We have everyone pretty spaced out for kidding, with the most being 5 kidding in one month.

We are going on milk test this year too, so that should add to the insanity! :help: :ROFL:


----------



## StaceyRosado (Oct 5, 2007)

how do you get all of them shown? must be crazy to try to keep up with it - unless you dont show.


----------



## ProctorHillFarm (May 15, 2008)

Well we started showing last year- and we plan to show even more this year, but not every single goat here will be shown. We will pick and choose our show string and take our senior does we think our best- a few of our bucks will probably make appearances, and kids born this year we hope to keep will probably hit a show or two.

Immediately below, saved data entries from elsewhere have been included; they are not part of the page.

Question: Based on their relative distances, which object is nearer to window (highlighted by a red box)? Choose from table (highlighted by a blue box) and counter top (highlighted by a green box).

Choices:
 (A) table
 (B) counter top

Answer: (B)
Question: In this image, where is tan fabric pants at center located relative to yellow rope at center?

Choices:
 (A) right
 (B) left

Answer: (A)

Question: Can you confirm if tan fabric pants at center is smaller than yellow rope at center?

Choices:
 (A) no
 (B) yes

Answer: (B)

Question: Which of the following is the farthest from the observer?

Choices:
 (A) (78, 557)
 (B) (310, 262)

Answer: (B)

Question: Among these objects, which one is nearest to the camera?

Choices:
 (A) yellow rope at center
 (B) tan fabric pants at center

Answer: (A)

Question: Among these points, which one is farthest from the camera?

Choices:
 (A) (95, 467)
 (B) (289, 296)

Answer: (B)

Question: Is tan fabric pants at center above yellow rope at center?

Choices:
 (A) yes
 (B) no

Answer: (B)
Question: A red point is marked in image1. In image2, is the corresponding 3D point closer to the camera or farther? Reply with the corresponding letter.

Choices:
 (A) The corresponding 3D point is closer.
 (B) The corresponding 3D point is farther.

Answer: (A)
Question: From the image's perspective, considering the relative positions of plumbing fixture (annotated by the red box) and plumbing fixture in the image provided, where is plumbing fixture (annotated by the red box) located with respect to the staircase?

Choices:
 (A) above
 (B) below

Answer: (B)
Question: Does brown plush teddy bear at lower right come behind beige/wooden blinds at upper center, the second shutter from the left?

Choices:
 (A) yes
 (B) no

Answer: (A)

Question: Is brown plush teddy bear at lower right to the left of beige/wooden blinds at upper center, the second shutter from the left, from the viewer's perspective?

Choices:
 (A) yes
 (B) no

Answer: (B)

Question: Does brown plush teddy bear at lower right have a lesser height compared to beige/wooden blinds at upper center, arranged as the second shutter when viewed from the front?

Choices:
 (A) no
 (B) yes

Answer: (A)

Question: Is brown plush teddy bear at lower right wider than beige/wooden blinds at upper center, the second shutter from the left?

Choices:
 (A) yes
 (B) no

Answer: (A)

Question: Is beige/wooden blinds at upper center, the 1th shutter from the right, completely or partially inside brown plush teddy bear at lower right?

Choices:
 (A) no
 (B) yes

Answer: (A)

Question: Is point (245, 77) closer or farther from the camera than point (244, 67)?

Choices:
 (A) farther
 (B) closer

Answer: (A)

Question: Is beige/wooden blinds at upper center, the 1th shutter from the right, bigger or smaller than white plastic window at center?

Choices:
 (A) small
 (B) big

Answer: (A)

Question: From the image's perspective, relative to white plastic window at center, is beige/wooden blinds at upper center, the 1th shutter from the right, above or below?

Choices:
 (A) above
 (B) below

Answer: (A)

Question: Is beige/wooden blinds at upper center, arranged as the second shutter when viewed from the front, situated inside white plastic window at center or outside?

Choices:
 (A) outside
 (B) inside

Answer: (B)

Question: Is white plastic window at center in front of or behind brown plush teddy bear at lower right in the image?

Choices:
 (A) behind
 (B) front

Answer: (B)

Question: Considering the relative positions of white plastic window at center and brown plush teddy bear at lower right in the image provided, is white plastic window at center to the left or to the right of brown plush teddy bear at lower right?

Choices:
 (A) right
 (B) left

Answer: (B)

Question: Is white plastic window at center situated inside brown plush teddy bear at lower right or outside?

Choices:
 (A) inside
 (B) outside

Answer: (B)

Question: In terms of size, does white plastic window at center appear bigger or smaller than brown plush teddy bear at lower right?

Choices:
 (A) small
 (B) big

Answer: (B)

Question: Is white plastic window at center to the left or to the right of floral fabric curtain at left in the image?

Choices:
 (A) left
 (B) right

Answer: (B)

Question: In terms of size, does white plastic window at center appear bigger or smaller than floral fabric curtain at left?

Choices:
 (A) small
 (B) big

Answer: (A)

The whole family is involved with the goats- so that helps- hubby started it all actually, then my step son is turning 11 and thinks the goats are a blast, so we get it done


----------



## StaceyRosado (Oct 5, 2007)

oh I hope I can get someone to help me at the shows. A friend says she wants to come with me so I am hoping! I only have 4 and whatever kids I have born plus my new buck from Ashley  So thats waymore then I want to handle


----------



## Jenna (Jan 7, 2009)

Wow REALLY nice additions!! So cute too, even the bucks :greengrin:


----------



## ProctorHillFarm (May 15, 2008)

Thank You!  I love my stinky boys- Roulette was a bottle baby- everytime he sees you he starts wagging his tail :ROFL:


----------



## Jenna (Jan 7, 2009)

How cute!! :slapfloor:


----------



## Amy Goatress (Oct 2, 2008)

Nice new additions!


----------